- **INSTRUCTIONS TO FOLLOW**: Output the full listing below exactly; the images stay out.

- **MATERIAL PROVIDED**:
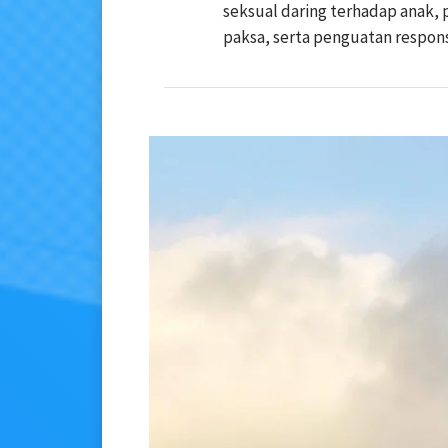
seksual daring terhadap anak, 
paksa, serta penguatan respon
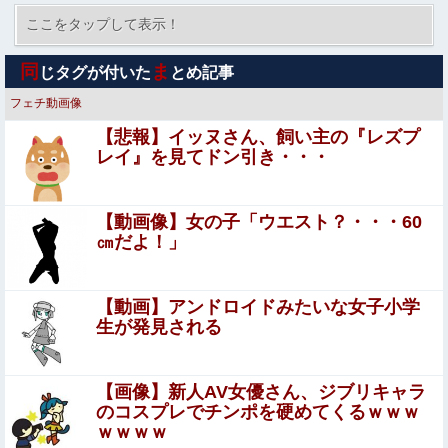
「お前は自分に甘い」と家族に責められ育った私…３０歳
の時、真夏に重度の熱中症で救急搬送された結果→会社の
ここをタップして表示！
人たちから叩きつけられた「衝撃の事実」に絶句
【速報】日向坂46、18thシングル『イチャイチャ虫』の発
同
ま
じタグが付いた
とめ記事
売が決定！！
フェチ動画像
【悲報】 ロシア、じわじわと逝き始める
【悲報】イッヌさん、飼い主の『レズプ
レイ』を見てドン引き・・・
【画像】 元アイドル(27)さん、衣服が乱れたえちえちショ
ットを公開してしまうｗｗｗ
【動画像】女の子「ウエスト？・・・60
【画像】 女子バレー選手、ケツがデカすぎ警報ｗｗｗ
㎝だよ！」
ジャンポケ斎藤と代理人のやりとり、「地獄すぎて完
【動画】アンドロイドみたいな女子小学
全にコントになってる……」と衝撃を受ける人が続出
生が発見される
中
【閲覧注意】有名タレント(48歳)、生配信中に自傷行為。
想像の10倍エグくてファン全員トラウマに…
【画像】新人AV女優さん、ジブリキャラ
のコスプレでチンポを硬めてくるｗｗｗ
今まで賛成派から発言権を奪っていた減税反対派、だが全
ｗｗｗｗ
員に発言権が与えられるように方式変更された途端……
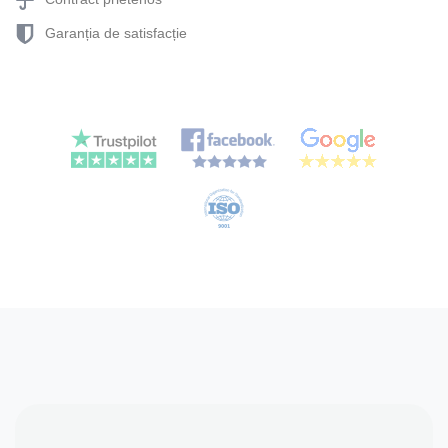
Garanția de satisfacție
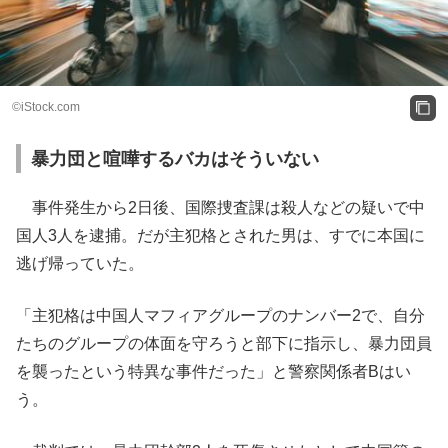
©iStock.com
暴力団と喧嘩するバカはそういない
事件発生から2日後、国際捜査課は殺人などの疑いで中
国人3人を逮捕。だが主犯格とされた男は、すでに本国に
逃げ帰っていた。
「主犯格は中国人マフィアグループのナンバー2で、自分
たちのグループの体面を守ろうと部下に指示し、暴力団員
を襲ったという特異な事件だった」と警察関係者Bはい
う。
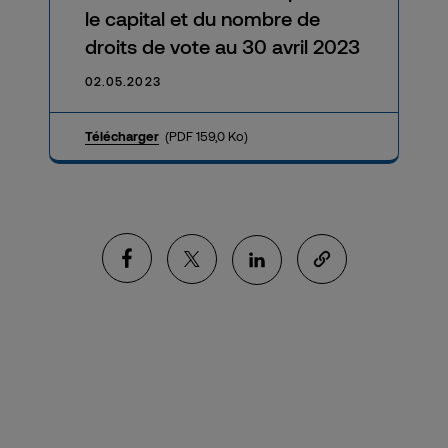
le capital et du nombre de
droits de vote au 30 avril 2023
02.05.2023
Télécharger
(PDF 159,0 Ko)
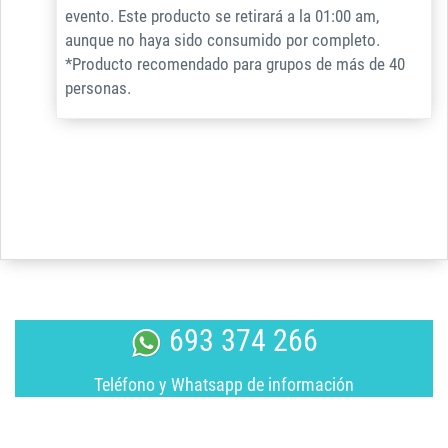
evento. Este producto se retirará a la 01:00 am,
aunque no haya sido consumido por completo.
*Producto recomendado para grupos de más de 40
personas.
693 374 266
Teléfono y Whatsapp de información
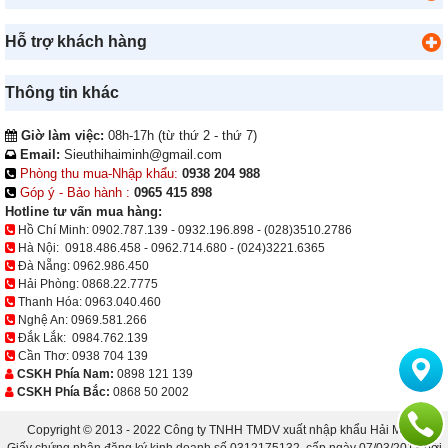
Hỗ trợ khách hàng
Thông tin khác
Giờ làm việc:
08h-17h (từ thứ 2 - thứ 7)
Email:
Sieuthihaiminh@gmail.com
Phòng thu mua-Nhập khẩu:
0938 204 988
Góp ý - Bảo hành :
0965 415 898
Hotline tư vấn mua hàng:
Hồ Chí Minh:
0902.787.139
-
0932.196.898
-
(028)3510.2786
Hà Nội:
0918.486.458
-
0962.714.680
-
(024)3221.6365
Đà Nẵng:
0962.986.450
Hải Phòng:
0868.22.7775
Thanh Hóa:
0963.040.460
Nghệ An:
0969.581.266
Đắk Lắk:
0984.762.139
Cần Thơ:
0938 704 139
CSKH Phía Nam:
0898 121 139
CSKH Phía Bắc:
0868 50 2002
Copyright © 2013 - 2022 Công ty TNHH TMDV xuất nhập khẩu Hải Minh.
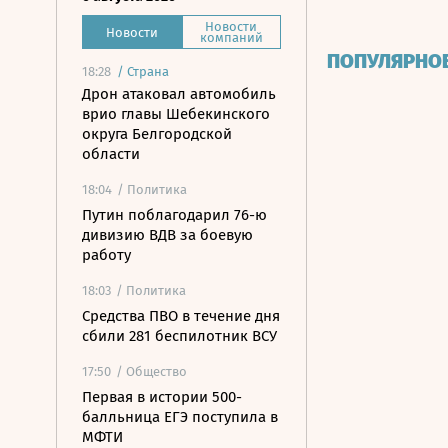
Новости
Новости
компаний
ПОПУЛЯРНО
18:28
/
Страна
Дрон атаковал автомобиль
врио главы Шебекинского
округа Белгородской
области
18:04
/ Политика
Путин поблагодарил 76-ю
дивизию ВДВ за боевую
работу
18:03
/ Политика
Средства ПВО в течение дня
сбили 281 беспилотник ВСУ
17:50
/ Общество
Первая в истории 500-
балльница ЕГЭ поступила в
МФТИ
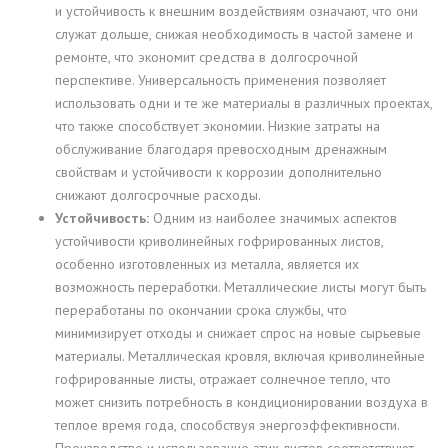
и устойчивость к внешним воздействиям означают, что они
служат дольше, снижая необходимость в частой замене и
ремонте, что экономит средства в долгосрочной
перспективе. Универсальность применения позволяет
использовать одни и те же материалы в различных проектах,
что также способствует экономии. Низкие затраты на
обслуживание благодаря превосходным дренажным
свойствам и устойчивости к коррозии дополнительно
снижают долгосрочные расходы.
Устойчивость:
Одним из наиболее значимых аспектов
устойчивости криволинейных гофрированных листов,
особенно изготовленных из металла, является их
возможность переработки. Металлические листы могут быть
переработаны по окончании срока службы, что
минимизирует отходы и снижает спрос на новые сырьевые
материалы. Металлическая кровля, включая криволинейные
гофрированные листы, отражает солнечное тепло, что
может снизить потребность в кондиционировании воздуха в
теплое время года, способствуя энергоэффективности.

- **WORKED SOLUTION**:
seksual daring terhadap anak, 
paksa, serta penguatan respon
「お前は自分に甘い」と家族に責められ育った私…３０歳
の時、真夏に重度の熱中症で救急搬送された結果→会社の
ここをタップして表示！
人たちから叩きつけられた「衝撃の事実」に絶句
【速報】日向坂46、18thシングル『イチャイチャ虫』の発
同
ま
じタグが付いた
とめ記事
売が決定！！
フェチ動画像
【悲報】 ロシア、じわじわと逝き始める
【悲報】イッヌさん、飼い主の『レズプ
レイ』を見てドン引き・・・
【画像】 元アイドル(27)さん、衣服が乱れたえちえちショ
ットを公開してしまうｗｗｗ
【動画像】女の子「ウエスト？・・・60
【画像】 女子バレー選手、ケツがデカすぎ警報ｗｗｗ
㎝だよ！」
ジャンポケ斎藤と代理人のやりとり、「地獄すぎて完
【動画】アンドロイドみたいな女子小学
全にコントになってる……」と衝撃を受ける人が続出
生が発見される
中
【閲覧注意】有名タレント(48歳)、生配信中に自傷行為。
想像の10倍エグくてファン全員トラウマに…
【画像】新人AV女優さん、ジブリキャラ
のコスプレでチンポを硬めてくるｗｗｗ
今まで賛成派から発言権を奪っていた減税反対派、だが全
ｗｗｗｗ
員に発言権が与えられるように方式変更された途端……
Garanția de satisfacție
©iStock.com
暴力団と喧嘩するバカはそういない
事件発生から2日後、国際捜査課は殺人などの疑いで中
国人3人を逮捕。だが主犯格とされた男は、すでに本国に
逃げ帰っていた。
「主犯格は中国人マフィアグループのナンバー2で、自分
たちのグループの体面を守ろうと部下に指示し、暴力団員
を襲ったという特異な事件だった」と警察関係者Bはい
う。
le capital et du nombre de
droits de vote au 30 avril 2023
02.05.2023
Télécharger
(PDF 159,0 Ko)
evento. Este producto se retirará a la 01:00 am,
aunque no haya sido consumido por completo.
*Producto recomendado para grupos de más de 40
personas.
693 374 266
Teléfono y Whatsapp de información
Hỗ trợ khách hàng
Thông tin khác
Giờ làm việc:
08h-17h (từ thứ 2 - thứ 7)
Email:
Sieuthihaiminh@gmail.com
Phòng thu mua-Nhập khẩu:
0938 204 988
Góp ý - Bảo hành :
0965 415 898
Hotline tư vấn mua hàng:
Hồ Chí Minh:
0902.787.139
-
0932.196.898
-
(028)3510.2786
Hà Nội:
0918.486.458
-
0962.714.680
-
(024)3221.6365
Đà Nẵng:
0962.986.450
Hải Phòng:
0868.22.7775
Thanh Hóa:
0963.040.460
Nghệ An:
0969.581.266
Đắk Lắk:
0984.762.139
Cần Thơ:
0938 704 139
CSKH Phía Nam:
0898 121 139
CSKH Phía Bắc:
0868 50 2002
Copyright © 2013 - 2022 Công ty TNHH TMDV xuất nhập khẩu Hải Minh.
Новости
Новости
компаний
ПОПУЛЯРНО
18:28
/
Страна
Дрон атаковал автомобиль
врио главы Шебекинского
округа Белгородской
области
18:04
/ Политика
Путин поблагодарил 76-ю
дивизию ВДВ за боевую
работу
18:03
/ Политика
Средства ПВО в течение дня
сбили 281 беспилотник ВСУ
17:50
/ Общество
Первая в истории 500-
балльница ЕГЭ поступила в
МФТИ
и устойчивость к внешним воздействиям означают, что они
служат дольше, снижая необходимость в частой замене и
ремонте, что экономит средства в долгосрочной
перспективе. Универсальность применения позволяет
использовать одни и те же материалы в различных проектах,
что также способствует экономии. Низкие затраты на
обслуживание благодаря превосходным дренажным
свойствам и устойчивости к коррозии дополнительно
снижают долгосрочные расходы.
Устойчивость:
Одним из наиболее значимых аспектов
устойчивости криволинейных гофрированных листов,
особенно изготовленных из металла, является их
возможность переработки. Металлические листы могут быть
переработаны по окончании срока службы, что
минимизирует отходы и снижает спрос на новые сырьевые
материалы. Металлическая кровля, включая криволинейные
гофрированные листы, отражает солнечное тепло, что
может снизить потребность в кондиционировании воздуха в
теплое время года, способствуя энергоэффективности.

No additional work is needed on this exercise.